If you want to know how these new hooks could be implemented, have a look at the following extensions:
  • SYSTOPIA's Custom MO extension allows you to define custom .MO files that should be evaluated before the regular translation kicks in. 
  • SYSTOPIA's Profiler extension allows you to live-capture ongoing translations and export those as .PO and .POT files, so you can easily create or amend the existing translation.
Both of those extensions are still prototypes, but showcase the great potential.

What can I do with it?

Let's say I'm unhappy with the the texts on a public facing form. Just with the two extensions outlined above I can now do the following:
  1. Start the translation profiler (de.systopia.l10nprofiler)
  2. Fill out the form, go through every step
  3. Stop the profiler
  4. Download the PO file.
  5. Use a translation editor (like POEdit) to change the translations where you want to
  6. Upload the resulting MO file the editor produces into the second extension (de.systopia.l10nmo) and use to its configuration page to activate it
  7. Done!
 
You can can also use this to produce translations for any number of languages by creating a template (POT) file, having them translated by various translators, and upload the results as a bundle. This option will get even more exciting with stage 3, when user data (e.g. custom fields and options) will be translated as well.
 
Another application of the new hooks could be to create an extension with a programmed word replacement, where you could make sure it does the right thing in all places when, for example, replacing 'Member' with 'Supporter'.
 
Yet another application could be, to create an extension to finally get rid of the eternal problem with strings like 'to', that need to be translated to different strings in other languages, depending on the context. It was, until now, not possible to differentiate between those in translation, which always made the user experience slightly bumpy.
 
As you can see, this project opens up a lot of opportunities to improve CiviCRM's user experience, especially in an international context. I'm still excited about the possibilities.
 
Stay tuned, play with the prototypes, and feel free to give feedback!

Comments

It's pretty exciting to see you moving forward with this!

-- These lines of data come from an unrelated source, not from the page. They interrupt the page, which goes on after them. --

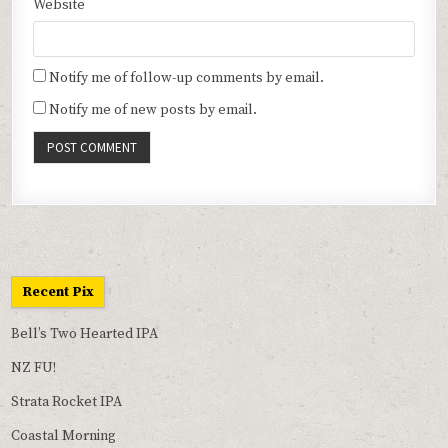
Website
Notify me of follow-up comments by email.
Notify me of new posts by email.
Recent Pix
Bell’s Two Hearted IPA
NZ FU!
Strata Rocket IPA
Coastal Morning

For folks who weren't in the conversation at Bamford and who don't do a whole lot with internationalization, I just want to add a little bit more of the context. CiviCRM's translation generally works fine if the site starts with one language and sticks with it, and it also supports multiple languages. Each additional language comes with a cost (requiring a set of additional MySQL columns on many tables) -- and MySQL imposes some hard limits on the number columns. The extra technical cost is fine for 2 or 3 languages but becomes problematic with 10 languages.

The basic idea here is to shift some of the multilingual work out of MySQL and into gettext. MySQL is a general-purpose data-store... and gettext is a specialized data-store optimized for translation of strings across many languages. The great thing is that gettext performs well at runtime; it's a de-facto standard for software translation projects; and it's already used for large parts of Civi's translation. What's the catch? The workflows are usually geared toward the needs of experts (translators/developers), but Civi's ecosystem is diverse (including experts and novices), and the current MySQL approach has better options for reaching novices. Making something comparable with a pure-gettext runtime definitely calls for some R&D (design/tooling/development/documentation/etc).

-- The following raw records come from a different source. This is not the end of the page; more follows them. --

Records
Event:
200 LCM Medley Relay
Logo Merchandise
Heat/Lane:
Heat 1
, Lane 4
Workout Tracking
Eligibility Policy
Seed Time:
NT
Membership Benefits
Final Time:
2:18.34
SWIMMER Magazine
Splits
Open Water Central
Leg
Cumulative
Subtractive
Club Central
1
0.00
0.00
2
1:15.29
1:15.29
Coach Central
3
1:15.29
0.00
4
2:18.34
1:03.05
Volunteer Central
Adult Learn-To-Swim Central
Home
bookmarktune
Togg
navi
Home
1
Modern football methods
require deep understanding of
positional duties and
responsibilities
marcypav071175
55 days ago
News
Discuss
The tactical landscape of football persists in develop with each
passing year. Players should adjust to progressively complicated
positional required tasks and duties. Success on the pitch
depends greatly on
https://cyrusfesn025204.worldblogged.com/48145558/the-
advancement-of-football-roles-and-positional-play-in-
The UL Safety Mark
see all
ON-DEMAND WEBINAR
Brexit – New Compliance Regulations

I really like how l10nx is oriented around extensions. That means Bjoern (and other experts, hopefully!) can collaborate on this publicly and deploy the iterations as needed -- even while less sophisticated users can continue with the built-in translation mechanisms (and hopefully lend some moral support!).

Great stuff. I continue to be amazed how many projects you are involved with enabling & collaborating on Tim. 

Bjoern - great to see you picking this up & running with it.